**TASK DETAILS:**
Everything from the line with "surgery to remove the SCS." to the line with "Members Club" in the listing below, both lines included, needs to be copied exactly, apart from the pictures.

○ ○ ○ ○ ○ ○ ○

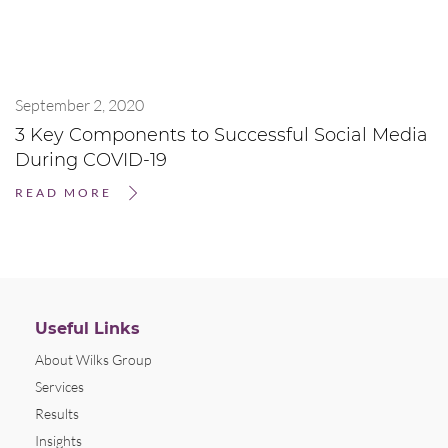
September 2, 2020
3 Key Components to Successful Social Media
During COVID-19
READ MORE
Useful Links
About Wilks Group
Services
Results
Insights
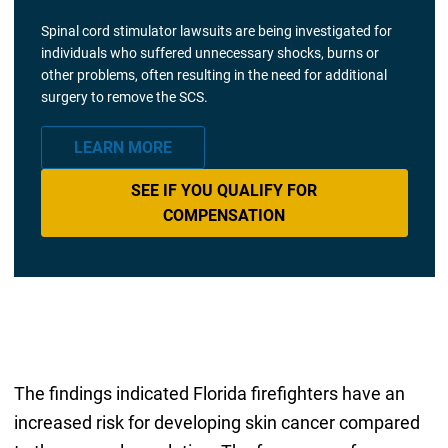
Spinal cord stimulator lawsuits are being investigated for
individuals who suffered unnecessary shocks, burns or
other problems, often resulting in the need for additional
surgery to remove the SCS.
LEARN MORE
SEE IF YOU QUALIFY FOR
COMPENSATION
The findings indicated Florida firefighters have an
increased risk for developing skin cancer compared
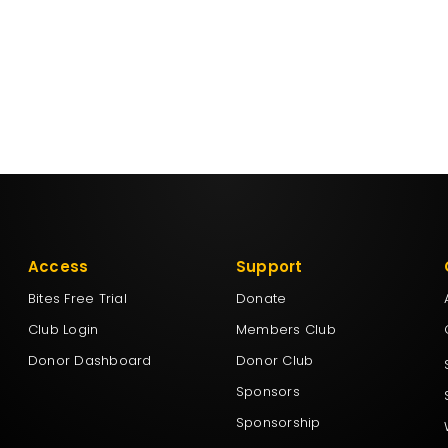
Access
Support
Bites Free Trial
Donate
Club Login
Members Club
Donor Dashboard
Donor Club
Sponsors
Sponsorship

○ ○ ○ ○ ○ ○ ○

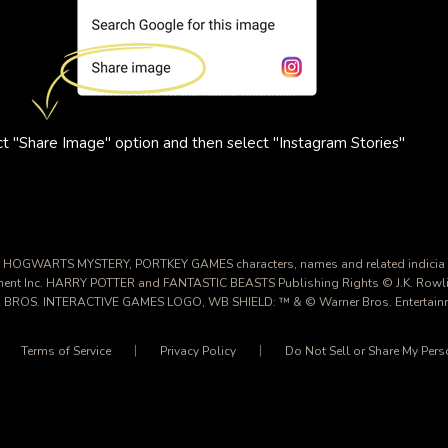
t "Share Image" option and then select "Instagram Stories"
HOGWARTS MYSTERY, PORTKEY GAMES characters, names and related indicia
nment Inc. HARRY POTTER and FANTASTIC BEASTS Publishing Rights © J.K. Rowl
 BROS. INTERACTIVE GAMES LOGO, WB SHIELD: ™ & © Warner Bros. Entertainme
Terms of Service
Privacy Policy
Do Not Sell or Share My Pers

○ ○ ○ ○ ○ ○ ○

**RESPONSE:**
surgery to remove the SCS.
LEARN MORE
SEE IF YOU QUALIFY FOR
COMPENSATION
The findings indicated Florida firefighters have an
increased risk for developing skin cancer compared
Access
Support
Bites Free Trial
Donate
Club Login
Members Club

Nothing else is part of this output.